**Document section**
━━━━━━

Figure 2 reports the SEM micrographs of untreated cotton, cotton treated with M–G₅₀–C₅₀, and the corresponding blend (M–G/M–C)_50/50. After treatment with either copolymer or blend, the fibers maintained the natural spiral nature and inhomogeneities of cotton cellulose fibrils, and the interstitial spaces among fibers were uniformly filled. Interestingly, however, while the copolymer coating was flexible and covered the fibers homogeneously, the blend formed a rigid and brittle coating, as indicated by the presence of cracks.

3.4. Thermal Characterization of PAA-Treated Cotton Fabrics

The thermal stability of PAA-treated cotton fabrics was investigated by TGA in nitrogen and air (Figure 3a and Figure 3b, respectively). In the 300–400 °C range, the PAA/cotton system lost more weight at lower temperatures than the untreated cotton in both nitrogen and air, as clearly evidenced by T_onset10% and T_max values reported in

Table 4. Thermal data of PAA-treated cotton fabrics in nitrogen and air by thermogravimetric analysis.

Sample	Add-on (%)	Tonset10% 1 (°C)	Tmax1 2 (°C)	Tmax2 3 (°C)	RMF at 750 °C 4 (%)

━━━━━━

**Written task 1**
Transcribe the stretch of the passage on treated cotton fabrics from "3.4. Thermal Characterization" through "by thermogravimetric analysis.".

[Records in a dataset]
━━━━━━

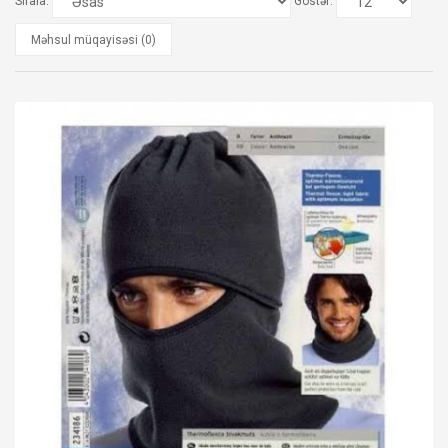
Sırala:
Göstər:
Məhsul müqayisəsi (0)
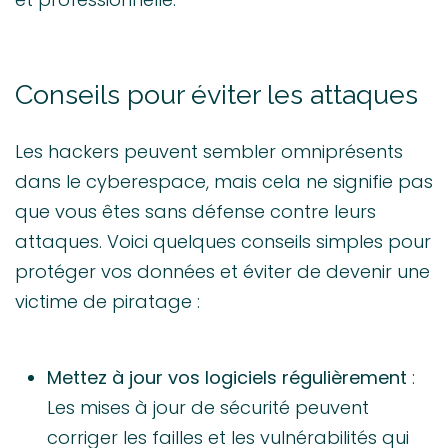
Conseils pour éviter les attaques
Les hackers peuvent sembler omniprésents
dans le cyberespace, mais cela ne signifie pas
que vous êtes sans défense contre leurs
attaques. Voici quelques conseils simples pour
protéger vos données et éviter de devenir une
victime de piratage :
Mettez à jour vos logiciels régulièrement
:
Les mises à jour de sécurité peuvent
corriger les failles et les vulnérabilités qui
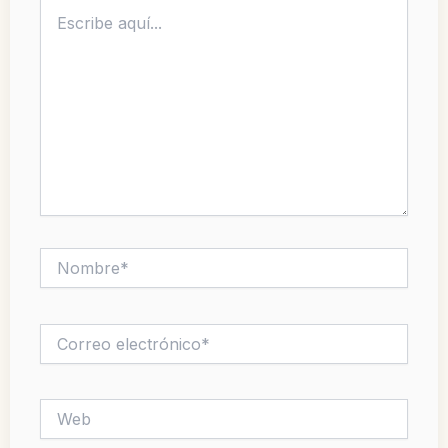
Escribe
aquí...
Nombre*
Correo
electrónico*
Web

━━━━━━

**Written task 2**
Repeat all the rows above word for word, leaving out the pictures.

**Your solution 1**
3.4. Thermal Characterization of PAA-Treated Cotton Fabrics

The thermal stability of PAA-treated cotton fabrics was investigated by TGA in nitrogen and air (Figure 3a and Figure 3b, respectively). In the 300–400 °C range, the PAA/cotton system lost more weight at lower temperatures than the untreated cotton in both nitrogen and air, as clearly evidenced by T_onset10% and T_max values reported in

Table 4. Thermal data of PAA-treated cotton fabrics in nitrogen and air by thermogravimetric analysis.

**Your solution 2**
Sırala:
Göstər:
Məhsul müqayisəsi (0)
Conseils pour éviter les attaques
Les hackers peuvent sembler omniprésents
dans le cyberespace, mais cela ne signifie pas
que vous êtes sans défense contre leurs
attaques. Voici quelques conseils simples pour
protéger vos données et éviter de devenir une
victime de piratage :
Mettez à jour vos logiciels régulièrement
:
Les mises à jour de sécurité peuvent
corriger les failles et les vulnérabilités qui
Escribe
aquí...
Nombre*
Correo
electrónico*
Web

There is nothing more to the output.